* [Action item]:
Each entry must appear in the answer exactly as written.

* [Material for the task]:
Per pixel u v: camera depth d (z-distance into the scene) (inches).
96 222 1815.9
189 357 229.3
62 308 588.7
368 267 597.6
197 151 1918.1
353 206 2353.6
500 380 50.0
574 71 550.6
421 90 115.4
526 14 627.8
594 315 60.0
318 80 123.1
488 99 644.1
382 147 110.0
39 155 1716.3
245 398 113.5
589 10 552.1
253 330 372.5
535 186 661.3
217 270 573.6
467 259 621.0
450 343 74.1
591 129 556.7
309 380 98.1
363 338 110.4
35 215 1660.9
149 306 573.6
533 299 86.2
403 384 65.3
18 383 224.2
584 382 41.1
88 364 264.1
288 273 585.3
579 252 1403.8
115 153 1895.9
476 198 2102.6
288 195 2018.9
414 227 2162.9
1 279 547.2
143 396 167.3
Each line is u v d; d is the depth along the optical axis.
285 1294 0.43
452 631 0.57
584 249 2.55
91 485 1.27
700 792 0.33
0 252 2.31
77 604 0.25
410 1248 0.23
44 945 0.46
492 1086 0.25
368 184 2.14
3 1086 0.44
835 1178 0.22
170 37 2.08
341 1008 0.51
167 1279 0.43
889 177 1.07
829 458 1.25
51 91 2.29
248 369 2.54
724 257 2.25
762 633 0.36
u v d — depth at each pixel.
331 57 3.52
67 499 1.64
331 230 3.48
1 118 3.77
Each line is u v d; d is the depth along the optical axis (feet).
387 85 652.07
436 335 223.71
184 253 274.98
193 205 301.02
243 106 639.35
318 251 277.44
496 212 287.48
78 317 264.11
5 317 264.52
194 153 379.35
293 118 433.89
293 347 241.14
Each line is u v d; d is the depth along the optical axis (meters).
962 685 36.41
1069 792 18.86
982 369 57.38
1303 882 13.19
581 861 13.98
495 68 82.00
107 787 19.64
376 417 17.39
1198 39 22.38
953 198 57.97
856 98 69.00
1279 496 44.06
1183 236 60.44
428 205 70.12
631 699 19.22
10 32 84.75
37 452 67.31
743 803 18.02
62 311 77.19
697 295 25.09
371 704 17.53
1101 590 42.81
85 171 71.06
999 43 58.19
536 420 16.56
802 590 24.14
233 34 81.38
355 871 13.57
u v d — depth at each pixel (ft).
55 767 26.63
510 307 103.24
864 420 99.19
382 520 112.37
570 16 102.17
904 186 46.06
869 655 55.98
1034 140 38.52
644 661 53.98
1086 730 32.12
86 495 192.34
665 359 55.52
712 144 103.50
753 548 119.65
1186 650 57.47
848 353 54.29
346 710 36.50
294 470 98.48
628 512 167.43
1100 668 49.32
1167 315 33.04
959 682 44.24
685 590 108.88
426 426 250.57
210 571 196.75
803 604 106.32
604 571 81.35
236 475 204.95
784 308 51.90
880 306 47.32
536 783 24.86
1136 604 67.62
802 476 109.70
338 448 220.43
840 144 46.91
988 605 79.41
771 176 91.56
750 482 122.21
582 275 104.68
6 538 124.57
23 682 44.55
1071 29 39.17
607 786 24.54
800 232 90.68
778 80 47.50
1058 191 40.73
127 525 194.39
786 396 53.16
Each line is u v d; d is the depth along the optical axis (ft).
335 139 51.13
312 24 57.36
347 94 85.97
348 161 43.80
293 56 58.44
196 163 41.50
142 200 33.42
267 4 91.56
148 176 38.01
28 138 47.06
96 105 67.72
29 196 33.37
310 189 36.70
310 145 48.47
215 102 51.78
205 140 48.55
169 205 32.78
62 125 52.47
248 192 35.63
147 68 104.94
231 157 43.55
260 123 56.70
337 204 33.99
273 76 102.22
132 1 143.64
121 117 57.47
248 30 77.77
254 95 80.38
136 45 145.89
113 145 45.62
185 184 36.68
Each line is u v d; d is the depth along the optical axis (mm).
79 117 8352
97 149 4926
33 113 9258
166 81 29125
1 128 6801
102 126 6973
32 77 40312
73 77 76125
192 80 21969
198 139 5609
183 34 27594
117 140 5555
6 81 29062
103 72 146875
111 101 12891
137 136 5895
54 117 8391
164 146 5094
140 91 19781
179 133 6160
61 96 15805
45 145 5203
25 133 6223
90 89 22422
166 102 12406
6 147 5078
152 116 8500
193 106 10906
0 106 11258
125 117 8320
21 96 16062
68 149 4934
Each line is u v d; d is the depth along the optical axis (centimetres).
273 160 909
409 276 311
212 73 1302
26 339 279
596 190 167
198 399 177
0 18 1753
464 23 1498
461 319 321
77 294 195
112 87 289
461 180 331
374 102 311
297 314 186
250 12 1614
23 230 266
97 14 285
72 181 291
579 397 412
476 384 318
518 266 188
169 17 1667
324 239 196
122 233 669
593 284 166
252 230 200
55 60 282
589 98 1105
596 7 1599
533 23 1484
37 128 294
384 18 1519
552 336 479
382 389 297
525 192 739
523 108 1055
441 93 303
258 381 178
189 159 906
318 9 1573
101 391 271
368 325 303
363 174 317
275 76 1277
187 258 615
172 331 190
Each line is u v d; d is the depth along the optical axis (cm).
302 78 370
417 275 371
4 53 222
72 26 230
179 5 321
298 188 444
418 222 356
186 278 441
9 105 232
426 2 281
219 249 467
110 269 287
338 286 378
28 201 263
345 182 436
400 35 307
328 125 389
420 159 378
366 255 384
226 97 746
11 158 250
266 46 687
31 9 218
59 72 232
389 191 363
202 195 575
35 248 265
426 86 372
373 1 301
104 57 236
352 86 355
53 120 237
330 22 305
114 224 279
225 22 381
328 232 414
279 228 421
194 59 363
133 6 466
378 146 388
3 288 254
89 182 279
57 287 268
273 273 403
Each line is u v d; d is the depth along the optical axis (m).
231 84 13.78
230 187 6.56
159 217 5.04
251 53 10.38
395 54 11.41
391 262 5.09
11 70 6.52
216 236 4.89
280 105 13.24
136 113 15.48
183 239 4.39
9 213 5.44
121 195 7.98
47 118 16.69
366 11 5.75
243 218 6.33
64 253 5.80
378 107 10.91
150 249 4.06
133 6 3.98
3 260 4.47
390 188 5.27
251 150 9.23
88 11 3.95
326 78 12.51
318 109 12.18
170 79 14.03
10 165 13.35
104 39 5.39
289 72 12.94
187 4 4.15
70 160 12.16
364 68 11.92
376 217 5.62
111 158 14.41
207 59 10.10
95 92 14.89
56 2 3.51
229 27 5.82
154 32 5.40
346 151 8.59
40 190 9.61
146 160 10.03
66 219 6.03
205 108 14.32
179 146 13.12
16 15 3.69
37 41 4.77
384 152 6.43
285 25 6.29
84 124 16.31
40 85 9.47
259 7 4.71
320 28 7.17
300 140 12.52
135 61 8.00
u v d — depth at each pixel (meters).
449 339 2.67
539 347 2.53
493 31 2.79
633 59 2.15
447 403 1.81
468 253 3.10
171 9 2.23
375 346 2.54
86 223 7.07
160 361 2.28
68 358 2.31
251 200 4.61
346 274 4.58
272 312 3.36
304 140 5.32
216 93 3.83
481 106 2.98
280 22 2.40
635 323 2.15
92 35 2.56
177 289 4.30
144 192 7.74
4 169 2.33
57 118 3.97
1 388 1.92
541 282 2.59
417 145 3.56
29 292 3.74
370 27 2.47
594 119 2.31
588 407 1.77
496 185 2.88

* [Exercise solution]:
Per pixel u v: camera depth d (z-distance into the scene) (inches).
96 222 1815.9
189 357 229.3
62 308 588.7
368 267 597.6
197 151 1918.1
353 206 2353.6
500 380 50.0
574 71 550.6
421 90 115.4
526 14 627.8
594 315 60.0
318 80 123.1
488 99 644.1
382 147 110.0
39 155 1716.3
245 398 113.5
589 10 552.1
253 330 372.5
535 186 661.3
217 270 573.6
467 259 621.0
450 343 74.1
591 129 556.7
309 380 98.1
363 338 110.4
35 215 1660.9
149 306 573.6
533 299 86.2
403 384 65.3
18 383 224.2
584 382 41.1
88 364 264.1
288 273 585.3
579 252 1403.8
115 153 1895.9
476 198 2102.6
288 195 2018.9
414 227 2162.9
1 279 547.2
143 396 167.3
Each line is u v d; d is the depth along the optical axis.
285 1294 0.43
452 631 0.57
584 249 2.55
91 485 1.27
700 792 0.33
0 252 2.31
77 604 0.25
410 1248 0.23
44 945 0.46
492 1086 0.25
368 184 2.14
3 1086 0.44
835 1178 0.22
170 37 2.08
341 1008 0.51
167 1279 0.43
889 177 1.07
829 458 1.25
51 91 2.29
248 369 2.54
724 257 2.25
762 633 0.36
u v d — depth at each pixel.
331 57 3.52
67 499 1.64
331 230 3.48
1 118 3.77
Each line is u v d; d is the depth along the optical axis (feet).
387 85 652.07
436 335 223.71
184 253 274.98
193 205 301.02
243 106 639.35
318 251 277.44
496 212 287.48
78 317 264.11
5 317 264.52
194 153 379.35
293 118 433.89
293 347 241.14
Each line is u v d; d is the depth along the optical axis (meters).
962 685 36.41
1069 792 18.86
982 369 57.38
1303 882 13.19
581 861 13.98
495 68 82.00
107 787 19.64
376 417 17.39
1198 39 22.38
953 198 57.97
856 98 69.00
1279 496 44.06
1183 236 60.44
428 205 70.12
631 699 19.22
10 32 84.75
37 452 67.31
743 803 18.02
62 311 77.19
697 295 25.09
371 704 17.53
1101 590 42.81
85 171 71.06
999 43 58.19
536 420 16.56
802 590 24.14
233 34 81.38
355 871 13.57
u v d — depth at each pixel (ft).
55 767 26.63
510 307 103.24
864 420 99.19
382 520 112.37
570 16 102.17
904 186 46.06
869 655 55.98
1034 140 38.52
644 661 53.98
1086 730 32.12
86 495 192.34
665 359 55.52
712 144 103.50
753 548 119.65
1186 650 57.47
848 353 54.29
346 710 36.50
294 470 98.48
628 512 167.43
1100 668 49.32
1167 315 33.04
959 682 44.24
685 590 108.88
426 426 250.57
210 571 196.75
803 604 106.32
604 571 81.35
236 475 204.95
784 308 51.90
880 306 47.32
536 783 24.86
1136 604 67.62
802 476 109.70
338 448 220.43
840 144 46.91
988 605 79.41
771 176 91.56
750 482 122.21
582 275 104.68
6 538 124.57
23 682 44.55
1071 29 39.17
607 786 24.54
800 232 90.68
778 80 47.50
1058 191 40.73
127 525 194.39
786 396 53.16
Each line is u v d; d is the depth along the optical axis (ft).
335 139 51.13
312 24 57.36
347 94 85.97
348 161 43.80
293 56 58.44
196 163 41.50
142 200 33.42
267 4 91.56
148 176 38.01
28 138 47.06
96 105 67.72
29 196 33.37
310 189 36.70
310 145 48.47
215 102 51.78
205 140 48.55
169 205 32.78
62 125 52.47
248 192 35.63
147 68 104.94
231 157 43.55
260 123 56.70
337 204 33.99
273 76 102.22
132 1 143.64
121 117 57.47
248 30 77.77
254 95 80.38
136 45 145.89
113 145 45.62
185 184 36.68
Each line is u v d; d is the depth along the optical axis (mm).
79 117 8352
97 149 4926
33 113 9258
166 81 29125
1 128 6801
102 126 6973
32 77 40312
73 77 76125
192 80 21969
198 139 5609
183 34 27594
117 140 5555
6 81 29062
103 72 146875
111 101 12891
137 136 5895
54 117 8391
164 146 5094
140 91 19781
179 133 6160
61 96 15805
45 145 5203
25 133 6223
90 89 22422
166 102 12406
6 147 5078
152 116 8500
193 106 10906
0 106 11258
125 117 8320
21 96 16062
68 149 4934
Each line is u v d; d is the depth along the optical axis (centimetres).
273 160 909
409 276 311
212 73 1302
26 339 279
596 190 167
198 399 177
0 18 1753
464 23 1498
461 319 321
77 294 195
112 87 289
461 180 331
374 102 311
297 314 186
250 12 1614
23 230 266
97 14 285
72 181 291
579 397 412
476 384 318
518 266 188
169 17 1667
324 239 196
122 233 669
593 284 166
252 230 200
55 60 282
589 98 1105
596 7 1599
533 23 1484
37 128 294
384 18 1519
552 336 479
382 389 297
525 192 739
523 108 1055
441 93 303
258 381 178
189 159 906
318 9 1573
101 391 271
368 325 303
363 174 317
275 76 1277
187 258 615
172 331 190
Each line is u v d; d is the depth along the optical axis (cm).
302 78 370
417 275 371
4 53 222
72 26 230
179 5 321
298 188 444
418 222 356
186 278 441
9 105 232
426 2 281
219 249 467
110 269 287
338 286 378
28 201 263
345 182 436
400 35 307
328 125 389
420 159 378
366 255 384
226 97 746
11 158 250
266 46 687
31 9 218
59 72 232
389 191 363
202 195 575
35 248 265
426 86 372
373 1 301
104 57 236
352 86 355
53 120 237
330 22 305
114 224 279
225 22 381
328 232 414
279 228 421
194 59 363
133 6 466
378 146 388
3 288 254
89 182 279
57 287 268
273 273 403
Each line is u v d; d is the depth along the optical axis (m).
231 84 13.78
230 187 6.56
159 217 5.04
251 53 10.38
395 54 11.41
391 262 5.09
11 70 6.52
216 236 4.89
280 105 13.24
136 113 15.48
183 239 4.39
9 213 5.44
121 195 7.98
47 118 16.69
366 11 5.75
243 218 6.33
64 253 5.80
378 107 10.91
150 249 4.06
133 6 3.98
3 260 4.47
390 188 5.27
251 150 9.23
88 11 3.95
326 78 12.51
318 109 12.18
170 79 14.03
10 165 13.35
104 39 5.39
289 72 12.94
187 4 4.15
70 160 12.16
364 68 11.92
376 217 5.62
111 158 14.41
207 59 10.10
95 92 14.89
56 2 3.51
229 27 5.82
154 32 5.40
346 151 8.59
40 190 9.61
146 160 10.03
66 219 6.03
205 108 14.32
179 146 13.12
16 15 3.69
37 41 4.77
384 152 6.43
285 25 6.29
84 124 16.31
40 85 9.47
259 7 4.71
320 28 7.17
300 140 12.52
135 61 8.00
u v d — depth at each pixel (meters).
449 339 2.67
539 347 2.53
493 31 2.79
633 59 2.15
447 403 1.81
468 253 3.10
171 9 2.23
375 346 2.54
86 223 7.07
160 361 2.28
68 358 2.31
251 200 4.61
346 274 4.58
272 312 3.36
304 140 5.32
216 93 3.83
481 106 2.98
280 22 2.40
635 323 2.15
92 35 2.56
177 289 4.30
144 192 7.74
4 169 2.33
57 118 3.97
1 388 1.92
541 282 2.59
417 145 3.56
29 292 3.74
370 27 2.47
594 119 2.31
588 407 1.77
496 185 2.88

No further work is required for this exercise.